La centralità del consenso
Nell’ambito digitale, la centralità del consenso e della consapevolezza dell’interessato si ricava dalle norme in materia di comunicazioni elettroniche, ed è un aspetto più volte enfatizzato dalle nuove linee guida del Garante in materia di cookie e tracciatori informatici, soprattutto nei casi in cui si utilizzino software di terze parti che comunicano dati non anonimizzati a terzi.
Ne deriva che è fondamentale garantire la correttezza del trattamento sia per i dati raccolti – verificando le informative, le basi giuridiche e la corretta gestione dei consensi – sia nell’ambito dell’eventuale acquisizione di data-set da terzi per evitare di trattare illecitamente il dato.
Tali operazioni, laddove coinvolgano player extra UE, andranno analizzate anche alla luce dei principi della sentenza Schrems, al fine di evitare che un eventuale trasferimento sia prodromico a un trattamento illegittimo.

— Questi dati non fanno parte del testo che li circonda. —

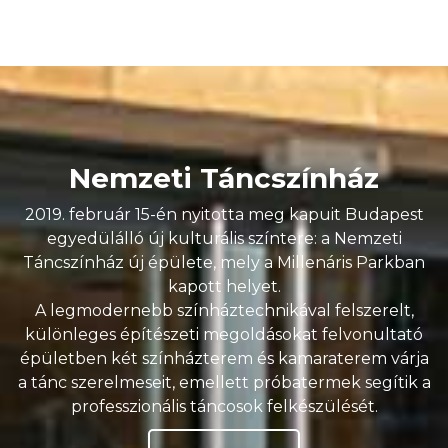
Nemzeti Táncszínház
2019. február 15-én nyitotta meg kapuit Budapest
egyedülálló új kulturális színtere: a Nemzeti
Táncszínház új épülete, mely a Millenáris Parkban
kapott helyet.
A legmodernebb színháztechnikával felszerelt,
különleges építészeti megoldásokat felvonultató
épületben két színházterem és kamaraterem várja
a tánc szerelmeseit, emellett próbatermek segítik a
professzionális táncosok felkészülését.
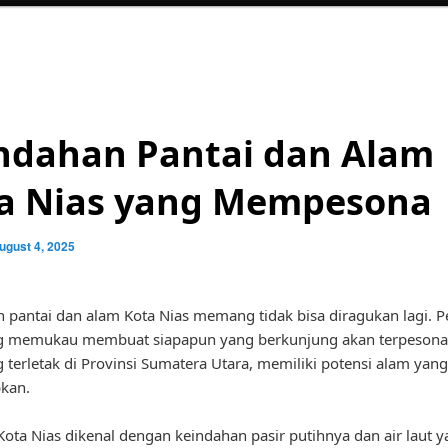
ndahan Pantai dan Alam
a Nias yang Mempesona
ugust 4, 2025
 pantai dan alam Kota Nias memang tidak bisa diragukan lagi. 
g memukau membuat siapapun yang berkunjung akan terpesona.
g terletak di Provinsi Sumatera Utara, memiliki potensi alam yan
kan.
 Kota Nias dikenal dengan keindahan pasir putihnya dan air laut 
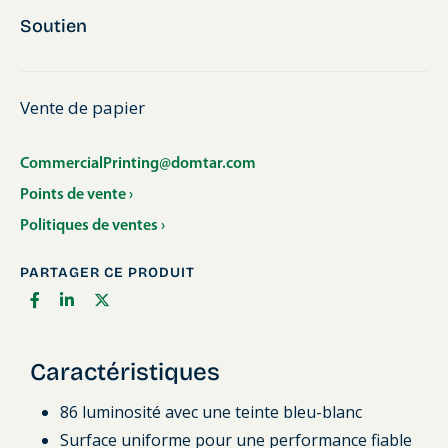
Soutien
Vente de papier
CommercialPrinting@domtar.com
Points de vente ›
Politiques de ventes ›
PARTAGER CE PRODUIT
Caractéristiques
86 luminosité avec une teinte bleu-blanc
Surface uniforme pour une performance fiable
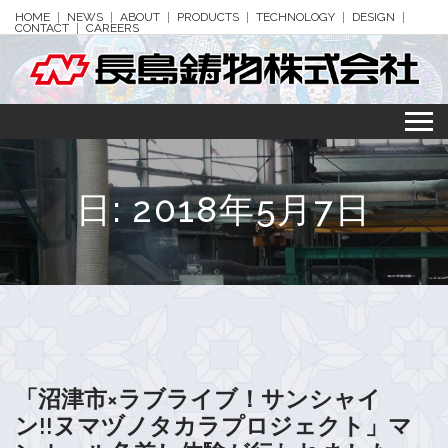
HOME
NEWS
ABOUT
PRODUCTS
TECHNOLOGY
DESIGN
CONTACT
CAREERS
日:
2018年5月7日
「沼津市×ラブライブ！サンシャイ
ン!!ヌマヅノタカラプロジェクト」マ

La mancata valutazione dell’adeguatezza del trasferimento potrebbe rendere il trasferimento in violazione dell’art. 45 GDPR e pertanto rientrare nelle ipotesi previste dall’art. 83 par. 5 lett. c) GDPR, la cui infrazione prevede l’irrogazione di una sanzione fino a 20 milioni di euro o il 4% del fatturato annuo globale, analogamente alla violazione dei principi del trattamento, delle condizioni di liceità e del mancato rispetto dei diritti degli interessati.
Conclusioni
L’inchiesta del Wall Street Journal suggerisce agli operatori anche l’opportunità di procedere all’esecuzione di audit periodici al fine di verificare successivamente all’esportazione quali siano le condizioni del trattamento di dati ed evitare che dati personali, magari erroneamente considerati anonimi, siano oggetto di cessione incontrollata.